SELECTED EXTRACT →
++++++
We expect the labor market will reflect a slower pace of growth through the second quarter, resulting in a below-consensus estimate (165,000) net increase in total employment of 147,000 jobs and an increase in the unemployment rate to 3.7%. In our estimation, the primary narrative emerging from the June report will be sustained deceleration of hiring in the household survey, which results in the estimation of the unemployment rate and the continued pace of weak hiring in the manufacturing sector.
If the U.S. labor sector experiences a third sub-100,000 or so print over the past three months, financial markets will move to swiftly price in either a third rate cut in 2019 or a 50-basis-point cut at the July 29-30 meeting, despite the recent protestations of various Fed rhetoric. A near-consensus print would not alter the likely path of rate policy, which points toward two remaining 25-basis-point rate cuts this year.
++++++
RECORD EXTRACTS →

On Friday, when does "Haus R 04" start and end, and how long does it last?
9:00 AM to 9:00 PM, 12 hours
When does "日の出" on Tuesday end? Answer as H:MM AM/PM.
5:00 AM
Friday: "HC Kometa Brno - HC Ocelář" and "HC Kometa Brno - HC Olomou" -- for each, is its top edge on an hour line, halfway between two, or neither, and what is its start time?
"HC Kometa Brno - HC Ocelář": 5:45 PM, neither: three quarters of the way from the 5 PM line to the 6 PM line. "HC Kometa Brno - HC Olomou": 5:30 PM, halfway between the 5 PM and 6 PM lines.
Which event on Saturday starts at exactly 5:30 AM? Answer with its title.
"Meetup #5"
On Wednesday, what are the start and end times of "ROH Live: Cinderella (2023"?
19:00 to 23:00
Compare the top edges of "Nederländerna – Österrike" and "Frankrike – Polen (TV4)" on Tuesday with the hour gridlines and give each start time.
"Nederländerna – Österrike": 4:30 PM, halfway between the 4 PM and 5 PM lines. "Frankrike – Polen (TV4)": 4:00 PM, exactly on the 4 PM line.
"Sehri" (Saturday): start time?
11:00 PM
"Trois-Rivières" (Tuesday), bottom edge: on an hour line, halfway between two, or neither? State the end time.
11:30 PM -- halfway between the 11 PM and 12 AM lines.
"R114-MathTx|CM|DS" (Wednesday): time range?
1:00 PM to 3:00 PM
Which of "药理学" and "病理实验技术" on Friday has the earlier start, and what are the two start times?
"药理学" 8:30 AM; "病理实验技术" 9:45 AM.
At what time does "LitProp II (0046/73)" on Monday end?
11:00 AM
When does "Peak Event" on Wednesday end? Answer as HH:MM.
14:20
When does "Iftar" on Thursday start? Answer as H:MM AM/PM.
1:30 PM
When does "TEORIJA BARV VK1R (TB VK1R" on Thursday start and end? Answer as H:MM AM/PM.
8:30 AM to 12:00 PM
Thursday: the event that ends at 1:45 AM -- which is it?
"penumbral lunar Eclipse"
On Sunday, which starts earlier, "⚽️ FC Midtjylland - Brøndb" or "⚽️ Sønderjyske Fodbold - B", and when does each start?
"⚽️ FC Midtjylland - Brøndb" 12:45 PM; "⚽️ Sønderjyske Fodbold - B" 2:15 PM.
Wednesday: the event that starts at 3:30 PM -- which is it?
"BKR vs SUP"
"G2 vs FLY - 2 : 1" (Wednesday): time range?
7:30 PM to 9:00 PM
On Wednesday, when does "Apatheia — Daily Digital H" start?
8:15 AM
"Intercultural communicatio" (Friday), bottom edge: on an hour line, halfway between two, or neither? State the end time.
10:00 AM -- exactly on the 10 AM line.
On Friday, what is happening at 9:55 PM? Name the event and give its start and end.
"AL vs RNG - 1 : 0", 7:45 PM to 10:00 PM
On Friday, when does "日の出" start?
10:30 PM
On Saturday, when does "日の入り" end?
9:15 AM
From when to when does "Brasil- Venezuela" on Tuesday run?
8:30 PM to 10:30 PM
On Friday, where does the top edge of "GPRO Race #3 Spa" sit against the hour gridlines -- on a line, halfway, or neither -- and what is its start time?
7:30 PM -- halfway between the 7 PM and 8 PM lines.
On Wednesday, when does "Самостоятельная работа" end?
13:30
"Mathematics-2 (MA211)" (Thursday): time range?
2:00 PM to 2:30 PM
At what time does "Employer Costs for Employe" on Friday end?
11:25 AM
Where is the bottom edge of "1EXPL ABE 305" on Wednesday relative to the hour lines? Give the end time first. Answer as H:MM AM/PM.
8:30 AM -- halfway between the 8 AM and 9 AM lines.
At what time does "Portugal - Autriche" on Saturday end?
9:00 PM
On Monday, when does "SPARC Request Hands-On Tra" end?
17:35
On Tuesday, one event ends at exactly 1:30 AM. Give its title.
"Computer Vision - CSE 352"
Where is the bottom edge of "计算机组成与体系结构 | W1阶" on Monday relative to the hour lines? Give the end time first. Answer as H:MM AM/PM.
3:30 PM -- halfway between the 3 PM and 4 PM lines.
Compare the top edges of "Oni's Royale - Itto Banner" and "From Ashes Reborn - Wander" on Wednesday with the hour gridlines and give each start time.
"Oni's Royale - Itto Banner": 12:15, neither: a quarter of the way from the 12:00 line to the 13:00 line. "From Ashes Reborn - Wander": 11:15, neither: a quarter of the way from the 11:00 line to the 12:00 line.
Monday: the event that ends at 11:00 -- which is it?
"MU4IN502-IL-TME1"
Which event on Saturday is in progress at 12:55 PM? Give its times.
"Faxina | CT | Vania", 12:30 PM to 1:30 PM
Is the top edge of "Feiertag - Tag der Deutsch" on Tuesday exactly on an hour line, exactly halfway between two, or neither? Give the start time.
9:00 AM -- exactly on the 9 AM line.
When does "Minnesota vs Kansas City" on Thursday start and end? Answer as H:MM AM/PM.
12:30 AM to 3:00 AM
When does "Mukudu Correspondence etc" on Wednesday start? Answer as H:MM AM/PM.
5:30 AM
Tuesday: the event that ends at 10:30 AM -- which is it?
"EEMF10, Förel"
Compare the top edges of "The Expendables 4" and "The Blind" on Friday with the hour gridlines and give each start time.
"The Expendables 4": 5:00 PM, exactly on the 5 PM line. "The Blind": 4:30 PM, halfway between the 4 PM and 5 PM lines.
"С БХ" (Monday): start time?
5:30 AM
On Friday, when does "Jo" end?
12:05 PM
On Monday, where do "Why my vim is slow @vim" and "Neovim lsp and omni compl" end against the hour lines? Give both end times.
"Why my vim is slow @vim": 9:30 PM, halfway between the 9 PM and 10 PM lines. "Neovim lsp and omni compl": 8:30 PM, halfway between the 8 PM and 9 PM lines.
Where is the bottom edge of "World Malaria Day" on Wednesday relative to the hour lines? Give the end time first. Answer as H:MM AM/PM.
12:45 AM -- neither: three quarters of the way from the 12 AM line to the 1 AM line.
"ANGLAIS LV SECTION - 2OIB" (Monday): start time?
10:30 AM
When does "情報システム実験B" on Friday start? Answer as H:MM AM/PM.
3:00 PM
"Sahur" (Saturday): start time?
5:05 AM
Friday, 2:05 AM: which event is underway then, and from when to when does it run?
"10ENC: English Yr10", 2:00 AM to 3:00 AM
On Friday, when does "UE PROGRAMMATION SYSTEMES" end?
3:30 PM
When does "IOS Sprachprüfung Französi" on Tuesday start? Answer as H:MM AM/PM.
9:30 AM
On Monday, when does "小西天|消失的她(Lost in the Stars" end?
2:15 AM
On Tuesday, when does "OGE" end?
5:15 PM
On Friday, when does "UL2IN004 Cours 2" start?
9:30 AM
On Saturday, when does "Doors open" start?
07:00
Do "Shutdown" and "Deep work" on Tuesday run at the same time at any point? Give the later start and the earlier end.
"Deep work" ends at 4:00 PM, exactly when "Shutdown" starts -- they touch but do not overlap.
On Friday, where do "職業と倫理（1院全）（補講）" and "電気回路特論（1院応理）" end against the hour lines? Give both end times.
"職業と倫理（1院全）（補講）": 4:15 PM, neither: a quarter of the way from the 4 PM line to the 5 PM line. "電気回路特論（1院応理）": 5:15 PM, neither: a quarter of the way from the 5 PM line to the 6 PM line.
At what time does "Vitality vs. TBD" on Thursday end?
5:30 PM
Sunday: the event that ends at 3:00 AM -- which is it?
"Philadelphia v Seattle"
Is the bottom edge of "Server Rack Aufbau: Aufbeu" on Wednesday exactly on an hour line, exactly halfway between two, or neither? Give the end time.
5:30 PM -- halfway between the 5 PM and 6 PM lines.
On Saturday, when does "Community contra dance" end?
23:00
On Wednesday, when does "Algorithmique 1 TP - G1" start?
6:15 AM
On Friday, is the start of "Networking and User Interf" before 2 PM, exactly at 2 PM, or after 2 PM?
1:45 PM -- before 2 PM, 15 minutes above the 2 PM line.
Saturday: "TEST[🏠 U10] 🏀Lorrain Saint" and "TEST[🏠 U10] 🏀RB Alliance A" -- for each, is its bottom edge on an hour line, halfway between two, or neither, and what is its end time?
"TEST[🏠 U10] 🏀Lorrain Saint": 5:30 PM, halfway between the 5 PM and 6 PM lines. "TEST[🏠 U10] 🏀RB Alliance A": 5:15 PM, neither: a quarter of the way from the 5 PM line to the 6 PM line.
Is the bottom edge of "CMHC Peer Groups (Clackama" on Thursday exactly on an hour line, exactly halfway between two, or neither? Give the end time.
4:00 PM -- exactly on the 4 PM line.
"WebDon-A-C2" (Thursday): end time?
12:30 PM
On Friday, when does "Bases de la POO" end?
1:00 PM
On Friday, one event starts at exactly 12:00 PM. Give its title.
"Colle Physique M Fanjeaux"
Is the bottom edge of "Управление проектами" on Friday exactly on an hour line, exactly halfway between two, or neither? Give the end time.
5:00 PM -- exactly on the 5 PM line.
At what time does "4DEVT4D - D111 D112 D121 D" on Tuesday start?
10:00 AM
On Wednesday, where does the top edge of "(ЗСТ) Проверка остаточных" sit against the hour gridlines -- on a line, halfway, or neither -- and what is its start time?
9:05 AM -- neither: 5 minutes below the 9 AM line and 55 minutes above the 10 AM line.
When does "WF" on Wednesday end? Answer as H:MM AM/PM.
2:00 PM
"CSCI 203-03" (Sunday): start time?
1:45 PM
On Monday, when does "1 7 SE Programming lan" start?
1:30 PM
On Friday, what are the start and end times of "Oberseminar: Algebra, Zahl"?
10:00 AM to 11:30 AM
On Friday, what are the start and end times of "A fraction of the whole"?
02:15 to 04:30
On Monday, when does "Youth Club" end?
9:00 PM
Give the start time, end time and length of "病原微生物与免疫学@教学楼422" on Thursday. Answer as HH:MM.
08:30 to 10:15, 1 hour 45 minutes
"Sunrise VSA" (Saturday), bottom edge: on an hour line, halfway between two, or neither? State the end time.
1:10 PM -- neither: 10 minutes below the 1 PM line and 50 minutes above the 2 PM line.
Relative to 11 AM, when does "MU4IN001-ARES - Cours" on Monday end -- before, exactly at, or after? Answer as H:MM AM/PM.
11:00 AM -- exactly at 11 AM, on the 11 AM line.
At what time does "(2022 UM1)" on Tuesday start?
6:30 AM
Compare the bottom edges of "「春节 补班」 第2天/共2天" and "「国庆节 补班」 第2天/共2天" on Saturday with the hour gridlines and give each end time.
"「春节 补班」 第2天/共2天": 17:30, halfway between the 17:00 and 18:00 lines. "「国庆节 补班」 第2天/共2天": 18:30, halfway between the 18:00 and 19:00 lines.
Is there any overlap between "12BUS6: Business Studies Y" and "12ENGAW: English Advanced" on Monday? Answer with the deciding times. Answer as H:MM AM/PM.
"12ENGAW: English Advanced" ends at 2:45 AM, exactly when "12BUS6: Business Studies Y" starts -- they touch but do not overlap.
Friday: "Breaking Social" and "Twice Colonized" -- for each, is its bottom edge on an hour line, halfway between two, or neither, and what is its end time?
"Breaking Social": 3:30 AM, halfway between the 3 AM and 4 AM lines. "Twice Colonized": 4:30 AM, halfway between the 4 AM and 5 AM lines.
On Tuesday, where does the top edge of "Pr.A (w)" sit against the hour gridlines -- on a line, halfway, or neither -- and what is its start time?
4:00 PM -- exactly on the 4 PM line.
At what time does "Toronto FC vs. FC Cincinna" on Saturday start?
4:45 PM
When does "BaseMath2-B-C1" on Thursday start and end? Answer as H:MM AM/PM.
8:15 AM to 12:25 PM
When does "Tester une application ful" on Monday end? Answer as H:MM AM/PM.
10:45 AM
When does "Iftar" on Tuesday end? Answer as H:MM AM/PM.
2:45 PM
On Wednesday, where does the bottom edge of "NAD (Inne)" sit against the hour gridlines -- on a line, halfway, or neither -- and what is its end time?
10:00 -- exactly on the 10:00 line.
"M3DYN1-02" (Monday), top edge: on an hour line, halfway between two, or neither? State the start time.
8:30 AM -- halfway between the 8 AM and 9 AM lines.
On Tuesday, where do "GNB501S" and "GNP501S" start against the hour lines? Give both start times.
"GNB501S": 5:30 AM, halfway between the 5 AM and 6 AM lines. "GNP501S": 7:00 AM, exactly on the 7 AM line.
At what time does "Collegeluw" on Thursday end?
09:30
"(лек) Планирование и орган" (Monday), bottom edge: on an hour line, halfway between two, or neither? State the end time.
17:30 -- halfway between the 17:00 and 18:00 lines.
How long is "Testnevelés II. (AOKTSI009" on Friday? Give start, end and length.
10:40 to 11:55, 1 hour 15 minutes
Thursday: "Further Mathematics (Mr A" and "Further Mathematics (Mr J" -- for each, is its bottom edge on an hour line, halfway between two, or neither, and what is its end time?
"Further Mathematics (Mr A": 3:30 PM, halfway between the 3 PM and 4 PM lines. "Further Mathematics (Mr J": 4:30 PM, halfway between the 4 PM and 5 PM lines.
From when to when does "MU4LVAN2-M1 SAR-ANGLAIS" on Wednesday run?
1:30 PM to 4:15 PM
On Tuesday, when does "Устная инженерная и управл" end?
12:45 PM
++++++
Return the portion of the labor market forecast that begins at the words "We expect the" and stops after "the manufacturing sector.", copying it word for word. The lines above are not needed.

We expect the labor market will reflect a slower pace of growth through the second quarter, resulting in a below-consensus estimate (165,000) net increase in total employment of 147,000 jobs and an increase in the unemployment rate to 3.7%. In our estimation, the primary narrative emerging from the June report will be sustained deceleration of hiring in the household survey, which results in the estimation of the unemployment rate and the continued pace of weak hiring in the manufacturing sector.